Jusqu'à présent, nous avons surtout parlé des ennemis du zapatisme. Outre le Congrès National Indigène, existe-t-il des alliés importants au sein de la société mexicaine, notamment dans les zones urbaines ?
Outre le Congrès National Indigène, il existe dans le pays des alliés urbains directement inspirés par l'expérience zapatiste. L'Organisation populaire de la gauche indépendante Francisco Villa (OPFVII) en est un exemple éloquent : dès sa création, elle s'est identifiée au zapatisme. Cette organisation a signé la Sixième Déclaration de la selva lacandona et, plus récemment, la Déclaration pour la vie . Ses communautés autonomes peuvent être considérées comme des caracoles urbaines , des espaces où l'autogestion, l'organisation collective et la construction de l'autonomie se pratiquent en contexte métropolitain. Zibechi les a décrites comme le plus important mouvement d'autonomie urbaine d'Amérique latine.
L'OPFVII possède plusieurs implantations à Mexico. L'une des plus importantes est Acapatzingo, dans le quartier d'Iztapalapa, véritable oasis au cœur d'un des quartiers les plus pauvres et les plus violents de la capitale. Là, à l'abri des regards, les membres ont bâti un quotidien singulier : ils disposent de leur propre système éducatif, d'une radio communautaire, de services de santé autonomes et d'une vie symbolique et rituelle riche, centrée sur la figure des Panchos ou Las Panchas , symboles de leur identité collective. Il ne s'agit pas d'un simple « programme social », mais d'une véritable logique de vie qui rejette la propriété privée et place la dignité humaine au centre de ses préoccupations.

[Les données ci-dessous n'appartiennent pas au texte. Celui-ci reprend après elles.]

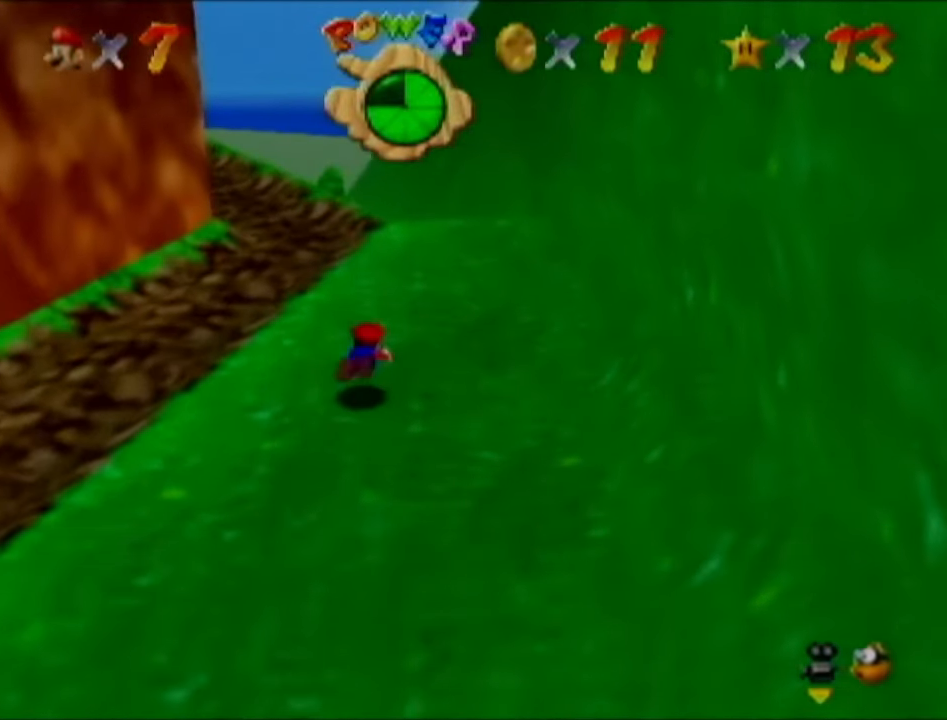
{"buttons": [], "left_stick": "up", "events": [[100, "left_stick", "up-right"], [200, "B", "down"], [317, "B", "up"], [451, "left_stick", "up"]]}
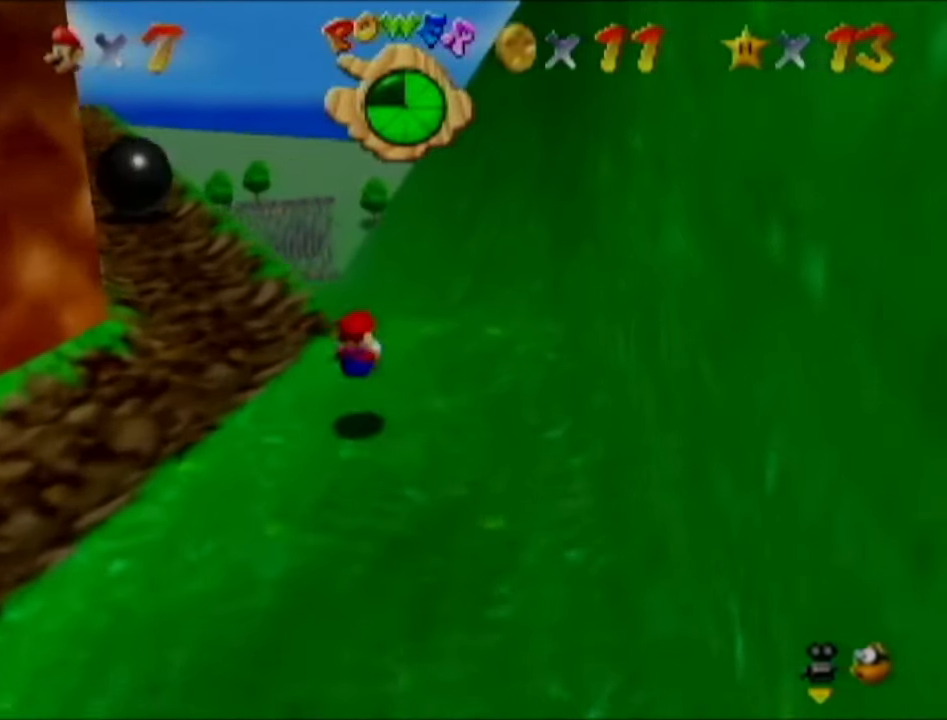
{"buttons": [], "left_stick": "up", "events": [[233, "B", "down"], [317, "B", "up"]]}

L'expérience d'OPFVII montre que l'autonomie zapatiste n'est pas seulement rurale ou indigène : elle peut s'adapter aux espaces urbains et devenir une alternative concrète à la marginalisation et à la violence des villes. Face à l'accélération de la gentrification, Acapatzingo et d'autres implantations de l'organisation proposent un autre horizon : la défense du territoire urbain comme lieu de vie, et non comme marchandise immobilière. Cette proposition dialogue directement avec les mouvements anti-gentrification qui émergent à Mexico, offrant l'exemple qu'il est possible d'habiter la ville sans la livrer au marché. En ce sens, le zapatisme n'est pas isolé dans les montagnes du Chiapas. Son influence se fait sentir dans les quartiers et les communautés populaires qui, à l'instar d'OPFVII, s'organisent pour vivre autrement. Ces alliés urbains sont essentiels car ils démontrent que l'autonomie n'est pas une utopie lointaine, mais une pratique concrète exercée au quotidien dans des contextes hostiles.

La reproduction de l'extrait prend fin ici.